1867 & All That is a lively and riveting romp through some of the most important stories from Canadian political history. The first season retold the stories of the Rebellions of 1837 and 1838 and the long fight in the 1840s over this strange but fundamental Canadian concept called “responsible government.”
Now Season Two has just launched.
This season 1867 & All That recounts the tumultuous road that led to the creation of Canada. Starting with the bitter ethnic and religious fights in the 1850s in the Province of Canada, it introduces the key personalities and events which led an unlikely group of friends and foes to temporarily set aside their differences and forge a country.
The past has a funny way of looking like the present and 1867 & All That shows that cancel culture and brawling fights over contentious speakers didn’t originate with Twitter. In the years before Confederation, crowds shouted down speakers, they smashed windows, and even, on one occasion, trained a cannon on a Catholic Church to prevent a St. Patrick’s Day parade.

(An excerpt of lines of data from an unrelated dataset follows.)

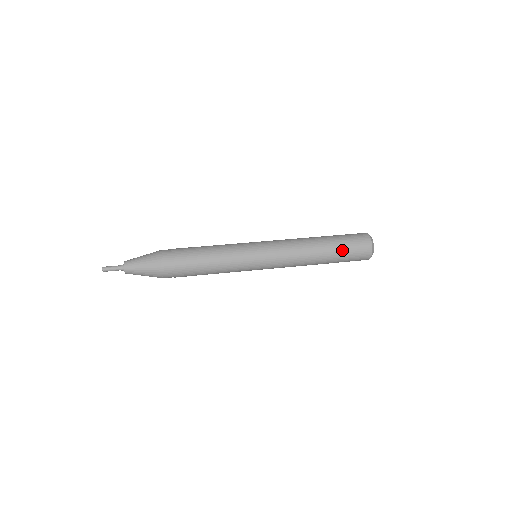
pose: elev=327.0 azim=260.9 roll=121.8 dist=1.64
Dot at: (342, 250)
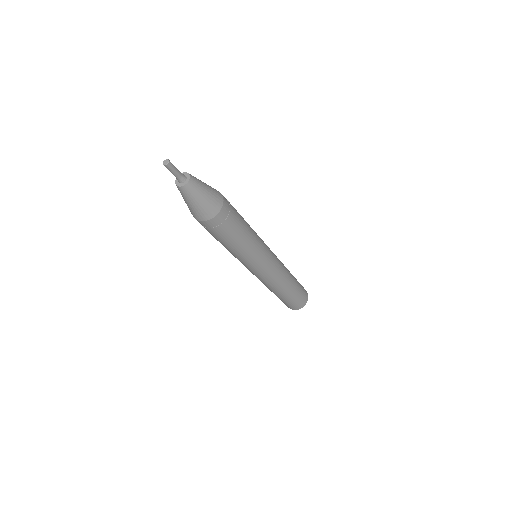
Dot at: (299, 284)
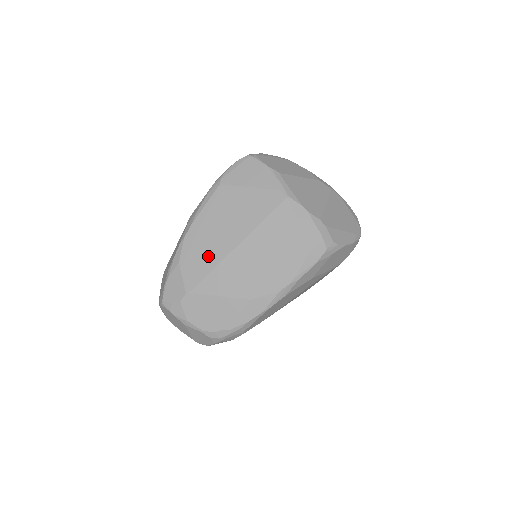
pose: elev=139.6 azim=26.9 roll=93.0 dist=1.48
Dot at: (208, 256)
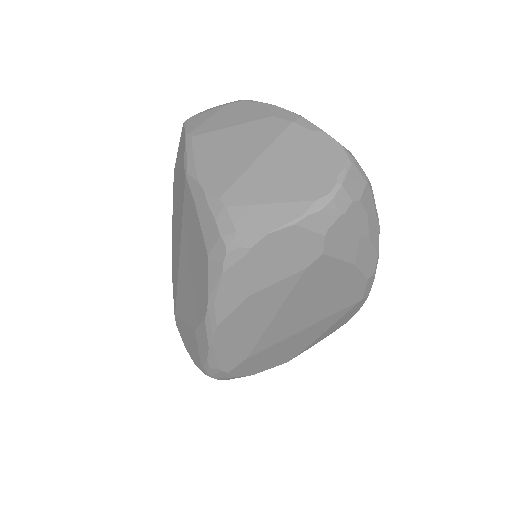
Dot at: (175, 270)
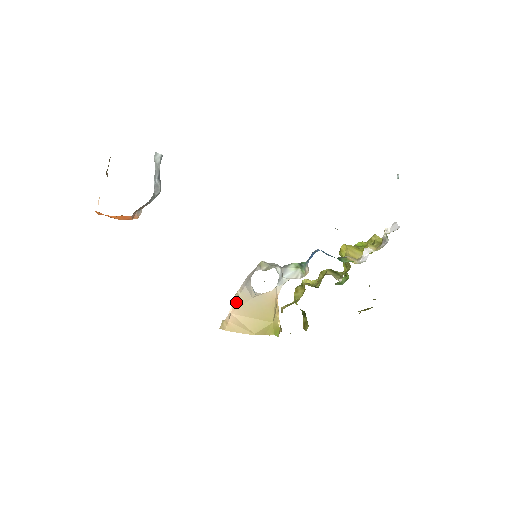
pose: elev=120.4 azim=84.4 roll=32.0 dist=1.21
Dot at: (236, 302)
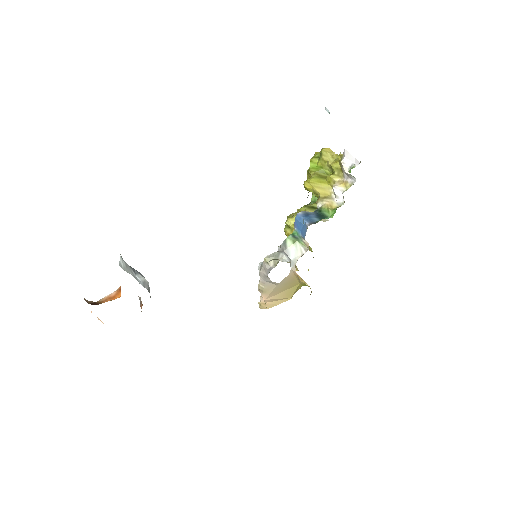
Dot at: (264, 292)
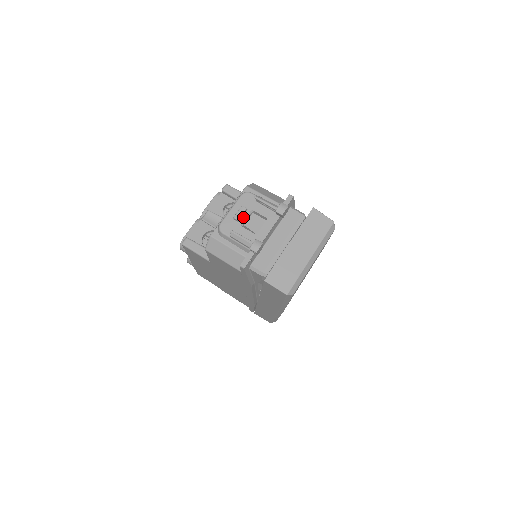
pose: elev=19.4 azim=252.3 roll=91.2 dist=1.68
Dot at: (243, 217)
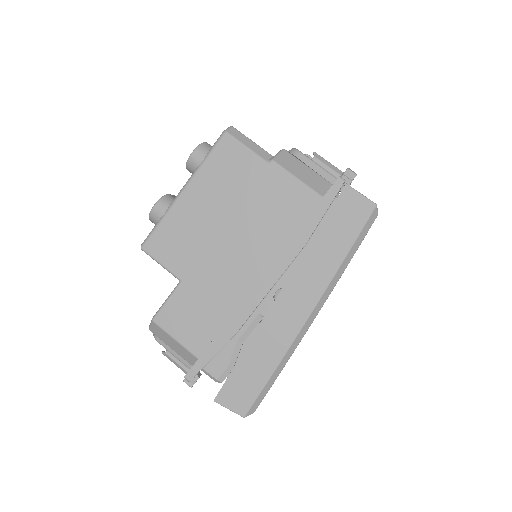
Dot at: occluded
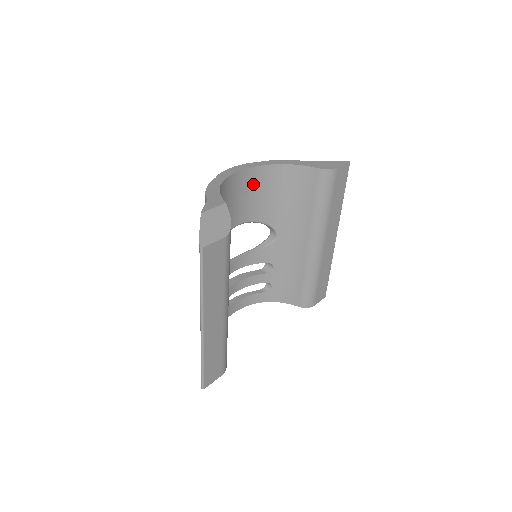
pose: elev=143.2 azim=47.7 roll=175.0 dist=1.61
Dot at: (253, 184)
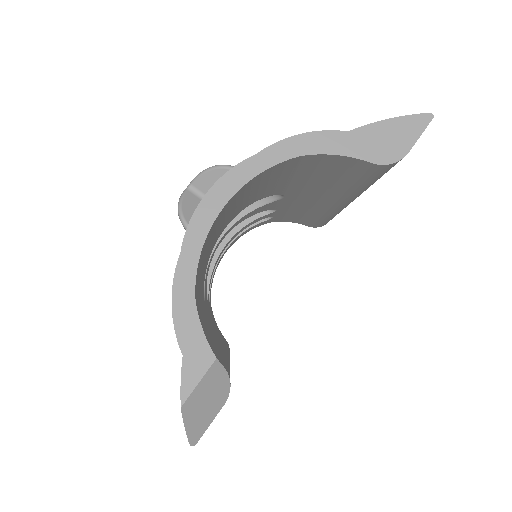
Dot at: (245, 192)
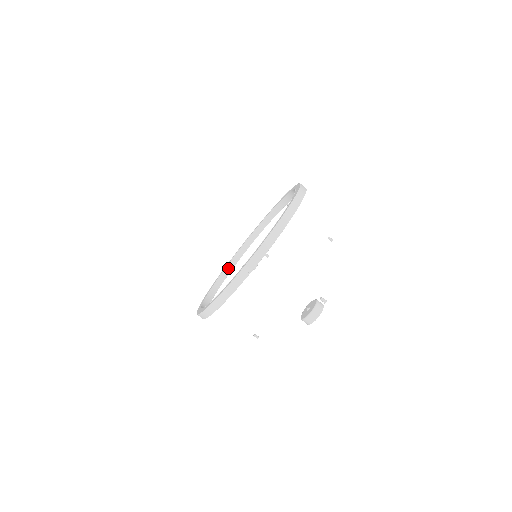
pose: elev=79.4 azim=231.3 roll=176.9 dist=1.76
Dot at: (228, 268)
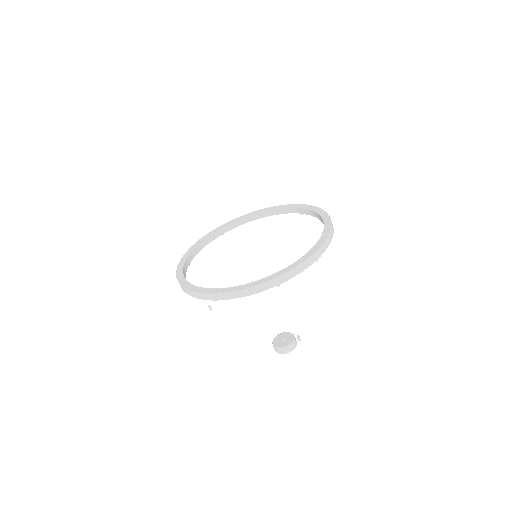
Dot at: (216, 234)
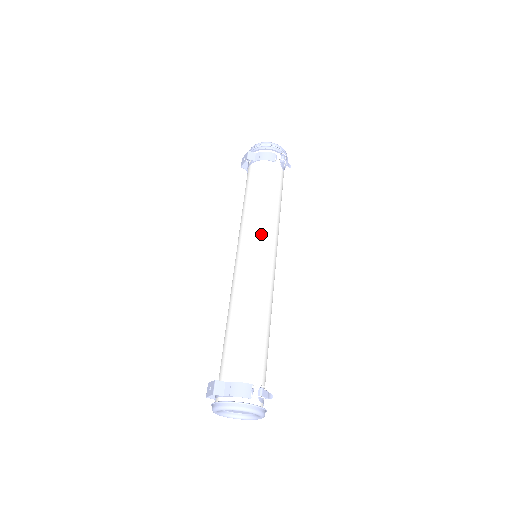
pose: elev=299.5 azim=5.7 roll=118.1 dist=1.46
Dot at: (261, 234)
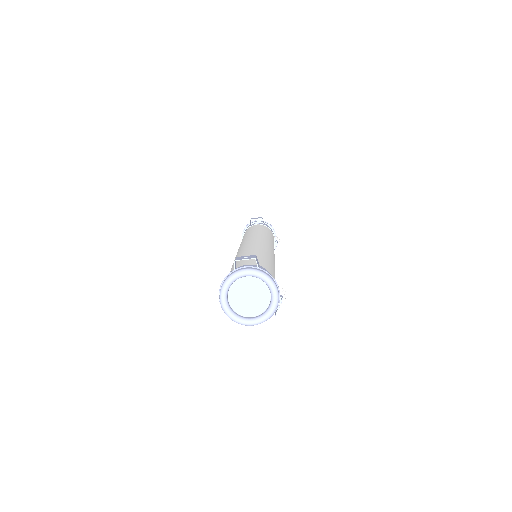
Dot at: occluded
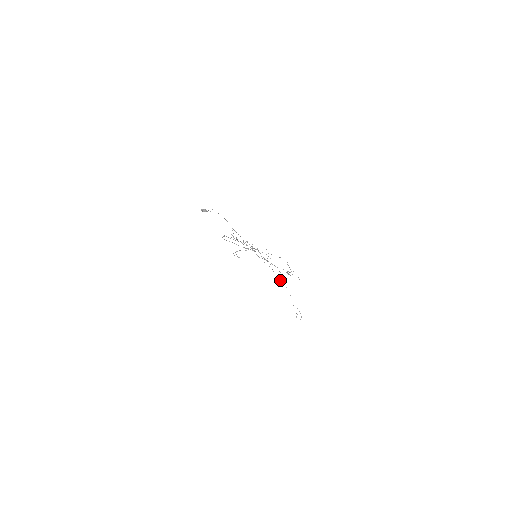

Season Two of 1867 & All That contains these stories and more. But it starts with the little remembered story of an Italian priest who riled and divided Canadians more than Jordan Peterson and Dave Chappelle combined.
Here’s a taste of episode one:
At some point in that summer of 1853, it must have occurred to Alessandro Gavazzi that this Canadian trip hadn’t been such a good idea. If I had to guess I’d say the moment of doubt might have come when he found himself mounted atop a high church podium in Quebec City, clasping a wooden chair, swinging it wildly about, trying to defend himself against a mob of irate Catholics who wanted to beat him senseless.
Or maybe not.
Alessandro Gavazzi was no timid man. The Italian liberal nationalist was a revolutionary after all. He had fled his homeland after the failed 1848 revolutions. Gavazzi retreated to London and then to North America, making his living as a public orator. His favourite topic that summer of 1853 was the evils of the Papacy. Gavazzi was a former priest—with the emphasis on former. He still donned clerical robes as a man of God, just no longer as a Catholic. Feeling betrayed by Pope Pius IX who reformers like Gavazzi felt had betrayed the revolution in Italy, Gavazzi had left the church and become a protestant. Like many converts to a new faith—or maybe like ex-smokers—the new convert soon became the most vitriolic detractor of his former faith and practice.

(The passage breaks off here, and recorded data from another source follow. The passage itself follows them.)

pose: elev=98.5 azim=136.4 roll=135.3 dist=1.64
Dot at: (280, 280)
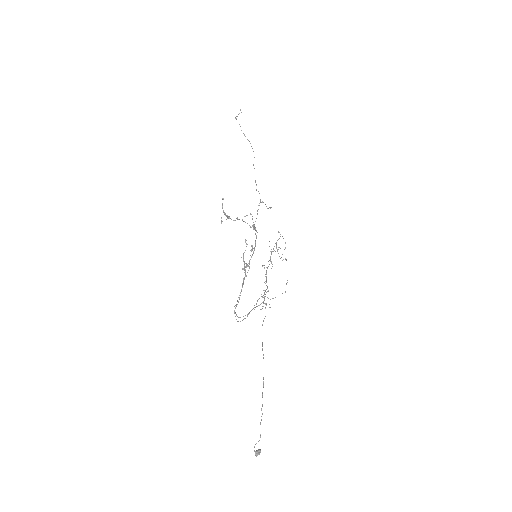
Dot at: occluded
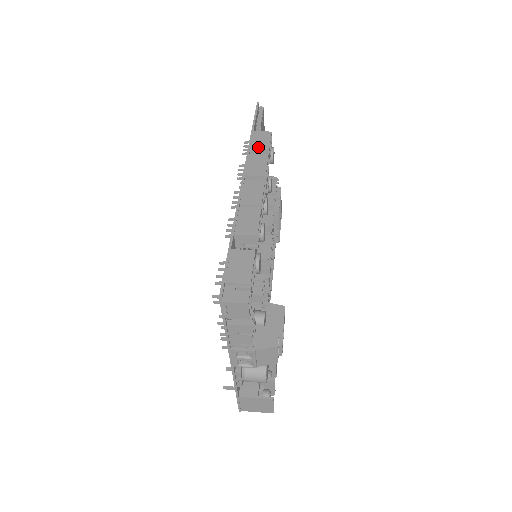
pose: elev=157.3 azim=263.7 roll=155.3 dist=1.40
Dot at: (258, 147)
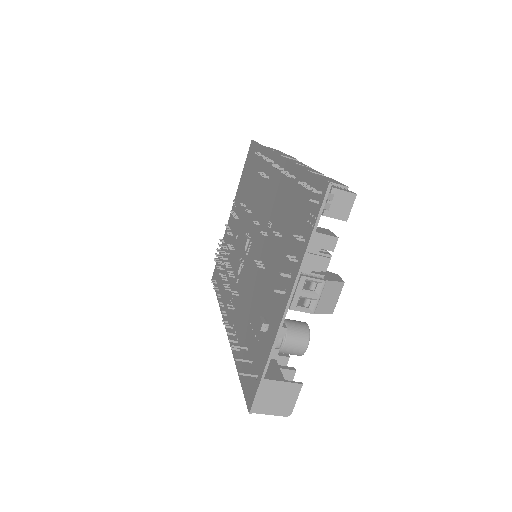
Dot at: occluded
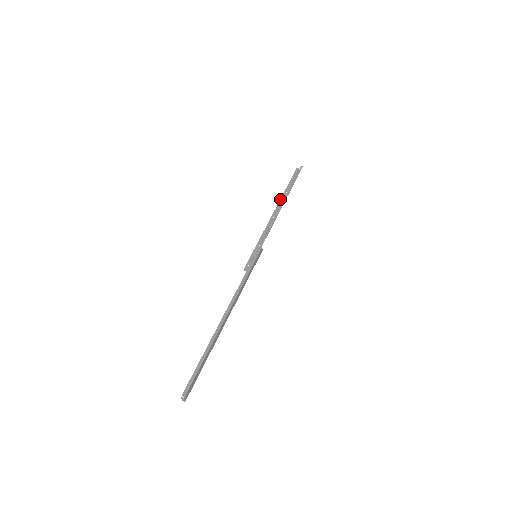
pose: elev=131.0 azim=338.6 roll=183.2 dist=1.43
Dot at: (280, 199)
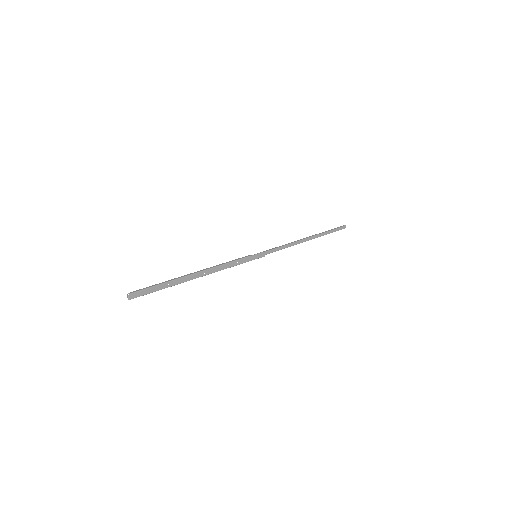
Dot at: occluded
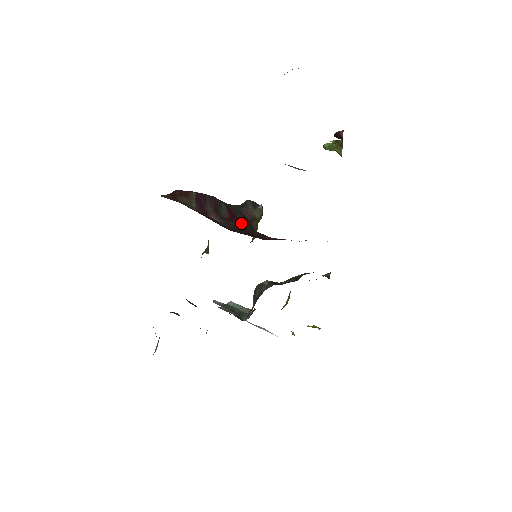
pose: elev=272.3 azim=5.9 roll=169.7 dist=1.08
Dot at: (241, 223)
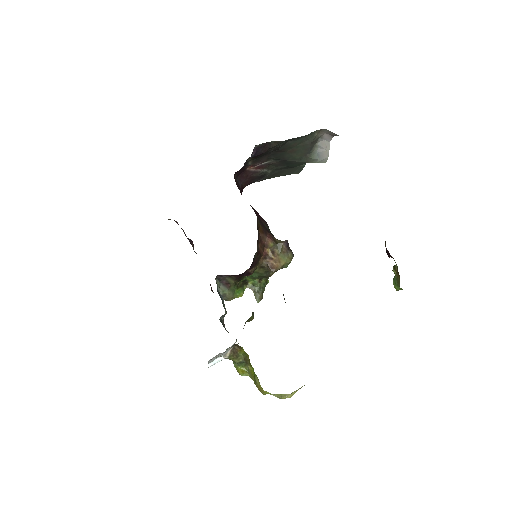
Dot at: (256, 214)
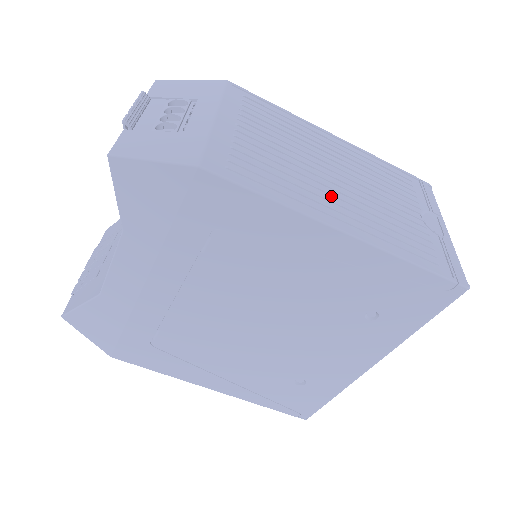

His speaking tour of British North America began in Toronto and the crowds in that thoroughly protestant city welcomed him heartily. But after Toronto, he travelled to the decidedly Catholic precincts of Quebec City—that fortified bastion of the French fact in North America founded hundreds of years ago after Champlain’s first visit. And Quebec’s French Catholics – as well as its many recently arrived Irish Catholics – were not pleased he had come.
In his first public talk he had regaled audiences with his anti-Catholic speeches to much excitement. But the next day, with rumours swirling in the city that local Catholics planned to retaliate, Gavazzi had to scramble to find another church in which to speak after his first host reluctantly cancelled his appearance. Another church opened its doors to him and so Gavazzi spoke on what he titled the Catholic church’s “ancient and modern inquisition.”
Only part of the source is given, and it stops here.